Falls are a leading cause of injury and loss of independence among older adults. Vision-based fall prediction systems offer a non-invasive solution to anticipate falls seconds before impact, but their development is hindered by the scarcity of available fall data. Contributing to these efforts, this study proposes the Biomechanical Spatio-Temporal Graph Convolutional Network (BioST-GCN), a dual-stream model that combines both pose and biomechanical information using a cross-attention fusion mechanism. Our model outperforms the vanilla ST-GCN baseline by 5.32% and 2.91% F1-score on the simulated MCF-UA stunt-actor and MUVIM datasets, respectively. The spatio-temporal attention mechanisms in the ST-GCN stream also provide interpretability by identifying critical joints and temporal phases. However, a critical simulation-reality gap persists. While our model achieves an 89.0% F1-score with full supervision on simulated data, zero-shot generalization to unseen subjects drops to 35.9%. This performance decline is likely due to biases in simulated data, such as 'intent-to-fall' cues. For older adults, particularly those with diabetes or frailty, this gap is exacerbated by their unique kinematic profiles.
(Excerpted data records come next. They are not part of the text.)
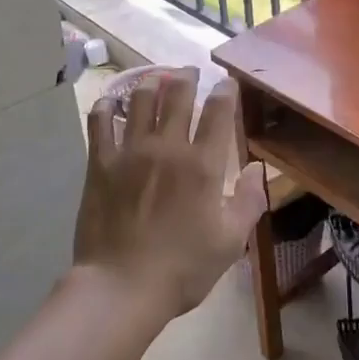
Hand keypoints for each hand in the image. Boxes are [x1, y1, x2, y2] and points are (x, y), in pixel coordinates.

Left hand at [76, 69, 267, 321]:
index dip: (225, 91)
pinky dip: (107, 106)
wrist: (121, 287)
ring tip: (155, 79)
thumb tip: (257, 168)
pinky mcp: (101, 163)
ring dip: (151, 83)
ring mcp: (130, 152)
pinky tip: (111, 103)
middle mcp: (167, 147)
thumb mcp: (230, 241)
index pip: (218, 112)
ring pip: (140, 100)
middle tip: (189, 72)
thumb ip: (249, 200)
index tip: (226, 84)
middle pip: (178, 94)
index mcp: (203, 165)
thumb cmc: (182, 269)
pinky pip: (100, 122)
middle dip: (187, 76)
To address this, we propose personalization strategies and advocate for privacy-preserving data pipelines to enable real-world validation. Our findings underscore the urgent need to bridge the gap between simulated and real-world data to develop effective fall prediction systems for vulnerable elderly populations.

Paper Structure

This paper contains 25 sections, 10 equations, 5 figures, 7 tables.

Figures (5)

  • Figure 1: Fall Prediction Model Pipeline. The system extracts 3D pose landmarks from video, segments them, and feeds them into a dual-stream network. One stream uses ST-GCN for pose dynamics; the other uses a BiLSTM for engineered biomechanical features. An attention mechanism fuses features from both streams, followed by fully connected layers for fall probability prediction.
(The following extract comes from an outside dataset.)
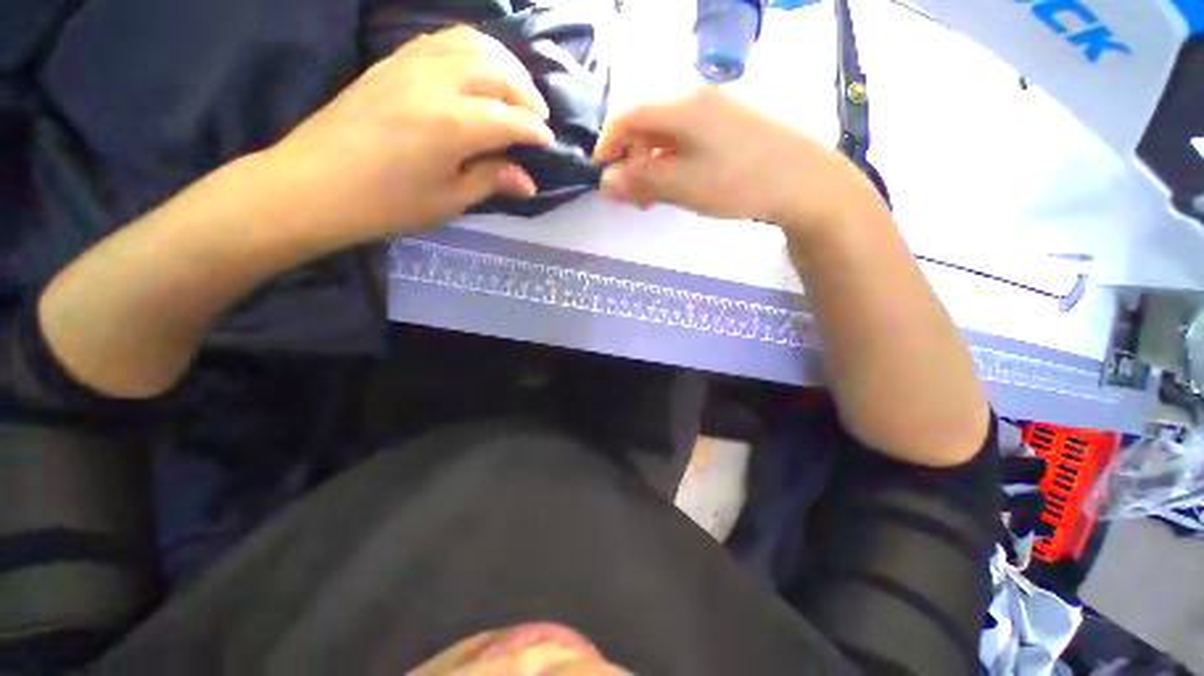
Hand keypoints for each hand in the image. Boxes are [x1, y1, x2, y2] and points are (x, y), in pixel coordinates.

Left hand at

  • Figure 2: Performance comparison across prediction horizons (0-4 seconds before fall). (a) F1-Score and (b) AUPRC for BioST-GCN and LSTM baseline in same-subject (split 1) and cross-subject (split 2) settings. Error bars represent standard deviation over $5$ independent runs. BioST-GCN demonstrates superior performance in same-subject settings and robust generalization in cross-subject evaluation, with consistently lower variance than LSTM.
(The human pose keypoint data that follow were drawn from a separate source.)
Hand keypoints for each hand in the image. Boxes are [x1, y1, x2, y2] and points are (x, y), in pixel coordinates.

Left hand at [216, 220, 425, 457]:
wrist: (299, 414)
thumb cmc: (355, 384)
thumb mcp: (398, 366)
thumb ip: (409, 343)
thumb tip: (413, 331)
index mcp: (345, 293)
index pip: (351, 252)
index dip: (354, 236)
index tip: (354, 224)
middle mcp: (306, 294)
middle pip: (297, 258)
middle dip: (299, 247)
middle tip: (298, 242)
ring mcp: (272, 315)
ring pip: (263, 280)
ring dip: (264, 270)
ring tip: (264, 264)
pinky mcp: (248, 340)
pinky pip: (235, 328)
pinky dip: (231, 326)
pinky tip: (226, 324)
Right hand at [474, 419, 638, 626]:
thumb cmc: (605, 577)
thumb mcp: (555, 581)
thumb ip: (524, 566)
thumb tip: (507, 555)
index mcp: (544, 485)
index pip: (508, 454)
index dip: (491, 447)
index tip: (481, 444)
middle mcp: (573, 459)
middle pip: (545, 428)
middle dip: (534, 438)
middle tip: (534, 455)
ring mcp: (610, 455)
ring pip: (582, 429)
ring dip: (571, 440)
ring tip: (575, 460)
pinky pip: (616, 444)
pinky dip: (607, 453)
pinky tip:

  • Figure 3: Attention mechanisms in fall prediction. (a) Attention values (heat map) for different joints and scenarios (e.g., fall vs. non-fall), where color intensity represents attention strength. (b) Attention distribution across body joints in sequential ST-GCN blocks. The upper row depicts attention in an initial ST-GCN block, while the lower row shows attention in a deeper ST-GCN block. Red circles (attention values $> 0.3$) and blue circles (attention values $< 0.3$) indicate the magnitude of attention received by individual joints, with circle size corresponding to attention magnitude.
  • Figure 4: (a) Performance comparison with varying window sizes. (b) F1-Score performance for different numbers of STGCN blocks and LSTM layers.
  • Figure 5: Illustration of the anatomical reference frame and body landmarks. The principal axes (frontal, sagittal, longitudinal) are shown on the left. The frontal plane is defined by chest and pelvis points.